**Stored dataset items**:
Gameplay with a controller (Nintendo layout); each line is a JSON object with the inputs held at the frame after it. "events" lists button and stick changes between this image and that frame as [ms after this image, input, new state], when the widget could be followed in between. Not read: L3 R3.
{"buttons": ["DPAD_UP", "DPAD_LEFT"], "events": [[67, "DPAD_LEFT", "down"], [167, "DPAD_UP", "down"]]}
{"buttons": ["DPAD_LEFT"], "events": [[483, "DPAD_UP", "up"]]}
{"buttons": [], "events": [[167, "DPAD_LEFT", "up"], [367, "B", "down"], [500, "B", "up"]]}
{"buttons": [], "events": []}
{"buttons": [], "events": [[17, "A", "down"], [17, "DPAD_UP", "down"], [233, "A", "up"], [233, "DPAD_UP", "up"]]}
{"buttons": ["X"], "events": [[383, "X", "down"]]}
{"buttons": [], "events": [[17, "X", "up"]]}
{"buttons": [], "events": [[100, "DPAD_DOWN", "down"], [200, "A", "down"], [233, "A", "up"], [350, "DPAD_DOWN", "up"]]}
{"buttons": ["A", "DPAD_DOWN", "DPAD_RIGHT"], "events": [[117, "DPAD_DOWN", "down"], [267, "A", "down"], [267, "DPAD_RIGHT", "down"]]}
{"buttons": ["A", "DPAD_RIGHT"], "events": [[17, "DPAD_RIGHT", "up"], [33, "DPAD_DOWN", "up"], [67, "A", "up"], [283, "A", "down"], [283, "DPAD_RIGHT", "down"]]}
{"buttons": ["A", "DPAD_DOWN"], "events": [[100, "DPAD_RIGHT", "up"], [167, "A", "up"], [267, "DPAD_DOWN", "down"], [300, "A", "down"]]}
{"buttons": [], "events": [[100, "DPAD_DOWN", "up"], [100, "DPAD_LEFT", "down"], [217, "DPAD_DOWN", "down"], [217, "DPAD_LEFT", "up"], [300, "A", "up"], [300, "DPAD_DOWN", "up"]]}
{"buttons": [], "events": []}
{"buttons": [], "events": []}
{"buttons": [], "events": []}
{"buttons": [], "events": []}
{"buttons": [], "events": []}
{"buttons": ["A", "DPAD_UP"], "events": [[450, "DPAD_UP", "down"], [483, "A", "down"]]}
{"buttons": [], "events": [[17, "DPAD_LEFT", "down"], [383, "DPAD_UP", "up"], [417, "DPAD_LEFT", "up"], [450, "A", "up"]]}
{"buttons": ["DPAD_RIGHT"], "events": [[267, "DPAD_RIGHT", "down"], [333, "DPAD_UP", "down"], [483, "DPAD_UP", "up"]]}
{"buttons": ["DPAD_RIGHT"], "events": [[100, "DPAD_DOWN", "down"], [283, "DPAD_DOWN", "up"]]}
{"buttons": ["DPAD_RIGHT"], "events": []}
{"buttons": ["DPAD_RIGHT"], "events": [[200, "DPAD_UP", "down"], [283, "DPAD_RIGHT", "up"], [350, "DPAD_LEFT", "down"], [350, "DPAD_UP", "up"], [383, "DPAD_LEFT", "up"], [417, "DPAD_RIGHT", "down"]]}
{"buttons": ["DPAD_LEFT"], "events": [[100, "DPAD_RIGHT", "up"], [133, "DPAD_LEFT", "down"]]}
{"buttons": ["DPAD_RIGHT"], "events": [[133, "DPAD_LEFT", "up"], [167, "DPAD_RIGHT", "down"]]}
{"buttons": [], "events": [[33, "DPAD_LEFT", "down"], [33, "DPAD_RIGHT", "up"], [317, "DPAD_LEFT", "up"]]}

**WORK REQUEST**: Each line of the records belongs in the answer, reproduced exactly.

**REPLY**:
Gameplay with a controller (Nintendo layout); each line is a JSON object with the inputs held at the frame after it. "events" lists button and stick changes between this image and that frame as [ms after this image, input, new state], when the widget could be followed in between. Not read: L3 R3.
{"buttons": ["DPAD_UP", "DPAD_LEFT"], "events": [[67, "DPAD_LEFT", "down"], [167, "DPAD_UP", "down"]]}
{"buttons": ["DPAD_LEFT"], "events": [[483, "DPAD_UP", "up"]]}
{"buttons": [], "events": [[167, "DPAD_LEFT", "up"], [367, "B", "down"], [500, "B", "up"]]}
{"buttons": [], "events": []}
{"buttons": [], "events": [[17, "A", "down"], [17, "DPAD_UP", "down"], [233, "A", "up"], [233, "DPAD_UP", "up"]]}
{"buttons": ["X"], "events": [[383, "X", "down"]]}
{"buttons": [], "events": [[17, "X", "up"]]}
{"buttons": [], "events": [[100, "DPAD_DOWN", "down"], [200, "A", "down"], [233, "A", "up"], [350, "DPAD_DOWN", "up"]]}
{"buttons": ["A", "DPAD_DOWN", "DPAD_RIGHT"], "events": [[117, "DPAD_DOWN", "down"], [267, "A", "down"], [267, "DPAD_RIGHT", "down"]]}
{"buttons": ["A", "DPAD_RIGHT"], "events": [[17, "DPAD_RIGHT", "up"], [33, "DPAD_DOWN", "up"], [67, "A", "up"], [283, "A", "down"], [283, "DPAD_RIGHT", "down"]]}
{"buttons": ["A", "DPAD_DOWN"], "events": [[100, "DPAD_RIGHT", "up"], [167, "A", "up"], [267, "DPAD_DOWN", "down"], [300, "A", "down"]]}
{"buttons": [], "events": [[100, "DPAD_DOWN", "up"], [100, "DPAD_LEFT", "down"], [217, "DPAD_DOWN", "down"], [217, "DPAD_LEFT", "up"], [300, "A", "up"], [300, "DPAD_DOWN", "up"]]}
{"buttons": [], "events": []}
{"buttons": [], "events": []}
{"buttons": [], "events": []}
{"buttons": [], "events": []}
{"buttons": [], "events": []}
{"buttons": ["A", "DPAD_UP"], "events": [[450, "DPAD_UP", "down"], [483, "A", "down"]]}
{"buttons": [], "events": [[17, "DPAD_LEFT", "down"], [383, "DPAD_UP", "up"], [417, "DPAD_LEFT", "up"], [450, "A", "up"]]}
{"buttons": ["DPAD_RIGHT"], "events": [[267, "DPAD_RIGHT", "down"], [333, "DPAD_UP", "down"], [483, "DPAD_UP", "up"]]}
{"buttons": ["DPAD_RIGHT"], "events": [[100, "DPAD_DOWN", "down"], [283, "DPAD_DOWN", "up"]]}
{"buttons": ["DPAD_RIGHT"], "events": []}
{"buttons": ["DPAD_RIGHT"], "events": [[200, "DPAD_UP", "down"], [283, "DPAD_RIGHT", "up"], [350, "DPAD_LEFT", "down"], [350, "DPAD_UP", "up"], [383, "DPAD_LEFT", "up"], [417, "DPAD_RIGHT", "down"]]}
{"buttons": ["DPAD_LEFT"], "events": [[100, "DPAD_RIGHT", "up"], [133, "DPAD_LEFT", "down"]]}
{"buttons": ["DPAD_RIGHT"], "events": [[133, "DPAD_LEFT", "up"], [167, "DPAD_RIGHT", "down"]]}
{"buttons": [], "events": [[33, "DPAD_LEFT", "down"], [33, "DPAD_RIGHT", "up"], [317, "DPAD_LEFT", "up"]]}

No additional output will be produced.